■ **To do**
Continue the Norfork Lake fishing report from where it stops.

■ **Document section**
=-=-=-=-=

As of Wednesday, the Army Corps of Engineers reports the lake’s elevation at 551.76 feet msl (normal conservation pool: September-April 552.00 feet msl; April-September, 554.00 feet msl).

(updated 9-26-2018) Lou Gabric at Hummingbird Hideaway Resort said there have been a few changes in fishing on Norfork Lake since his last report. First of all, the surface water temperature has dropped to 79 degrees at sunrise but increases slightly during the daylight hours. Secondly, the thermocline is dropping very slowly and currently sits in the 35-40 foot range. The drop in the thermocline at the end of summer is very common. Thirdly, the bigger bass are finally starting to come out of their deep water summer pattern and are feeding in shallower water early in the morning.
Lou says Norfork Lake's walleye bite continues to be outstanding. There have been several methods of fishing for this species at amazingly different depths. Near the dam you can catch walleye in 80 feet of water, plus or minus 10 feet. The fish are lying on the bottom or very close to it. Live bait and vertical jigging with a spoon are both working well. If you are vertical jigging with a spoon you don't need to work the bait fast. Drop it to the bottom, then lift the bait 3 to 4 feet off the bottom by raising your rod, then let it fall back to the bottom. Repeat until your bait gets real heavy then reel in your fish. A third method that is also catching a few walleye is trolling swim baits with down riggers. This deep water bite for walleye will not last much longer so you better get on the lake and catch a few. The second location is in shallower water 30 - 35 feet, again on the bottom or close to it. This morning (9/25) I found several nice walleye off of a shallow sloping bank out in the main lake area. The walleye are starting to move onto the flats at approximately 32 feet of water level. I caught my walleye by moving slowly with my trolling motor and stayed in 30-35 foot range. I kept bouncing my half-ounce spoon off of the bottom. You can also troll slowly with a crawler harness with a bottom bouncing weight. It is amazing how many walleye there are in Norfork Lake.

=-=-=-=-=

■ **Data block**
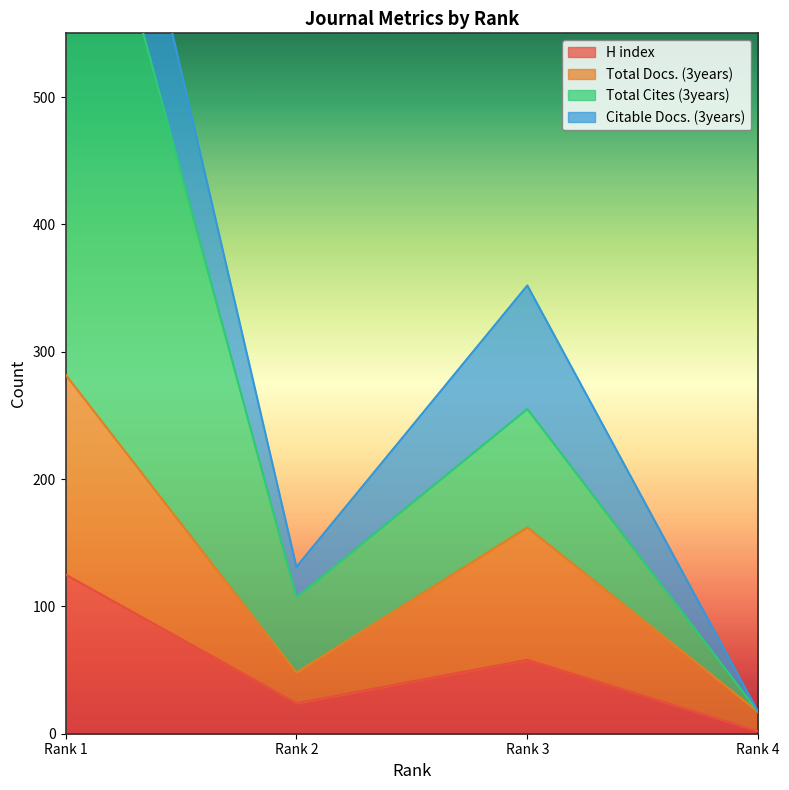

True or false: H index and Total Docs. (3years) intersect in this chart.

False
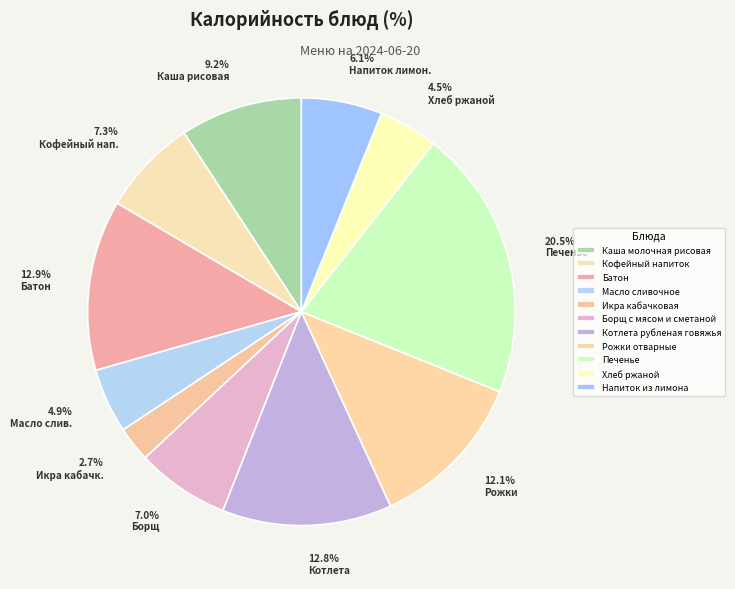

What is the largest slice in the pie chart?

Печенье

=-=-=-=-=

■ **Answer box**
Striped bass are still in the dam area in deep water. Live bait is working the best, but spoons and trolling swimbaits are also catching a few good fish. This species is also in the 80 foot range on the bottom or suspended in the deep water channel, but they are staying at the 80 foot level plus or minus 10 feet. I don't expect these fish to stick around in the dam area much longer. The largemouth and spotted bass bite is improving quickly with the cooling off of the water. I am starting to find and catch larger sized fish in shallower water. This morning I found some good topwater action for bass close to the start of a large flat. The fish were at all depths. Some were chasing shad next to a chunk rock shoreline all the way out to the start of a flat. I was sitting in 30 feet of water and could see fish coming up in 10 feet of water, as well as, out in 60 feet of water. Most of the deep water fish were whites chasing shad, but there were some nice spots mixed in. I was casting a quarter-ounce Kastmaster with a feather trailer. There was a lot of bait in the area and the bass stuck around for well over an hour. I ended up leaving with the fish still exploding. What fun! Norfork Lake level is holding fairly stable with minimal power generation and currently sits at 551.74 feet msl. The lake surface water temperature dropped to 79.4 degrees Tuesday morning based on Lou’s depth finder. The main lake is clear and some of the creeks and coves are somewhat stained. Norfork Lake is in great shape.

 

(updated 9-26-2018) Tom Reynolds of STR Outfitters said the Norfork Lake striper bite continues near the dam but we should see a major change in the coming weeks. I expect by next weekend we should begin to see a shift in the migration of stripers. With the current weather pattern, the lake temperature will be lower. It's currently 80 degrees but with the rain and cooler nights of late, the temperature will fall. Now the fish are hanging around 80-93 feet off the bottom. We are catching limits of stripers and a few walleye each trip out. The bite is very strong using gizzard shad. I have been lowering my bait to the bottom and bring it up 2 feet. The walleye are also biting on the shad. A small spoon worked slowly will catch you a limit if you stay in waters near the dam. White Bass and Hybrids are surfacing and feeding in the back of Koso Point at sunup. There is also a strong topwater bite on the flat above Blue Lady. As the water cools the bait will begin to school and will move to shallower water in the mouths of the creeks. Check Big Creek if you're on the lower end of the lake and Robinson Point, Float and Panther Creeks in the mid-lake area. The Fouts area will begin holding fish along with areas from Red Bank to the 160 bridge. Find the bait and you will find the stripers. They will be hungry and begin their fall feeding pattern. “Remember we now in the summer period of striper fishing, so you should stop releasing legal stripers that you catch,” Tom said.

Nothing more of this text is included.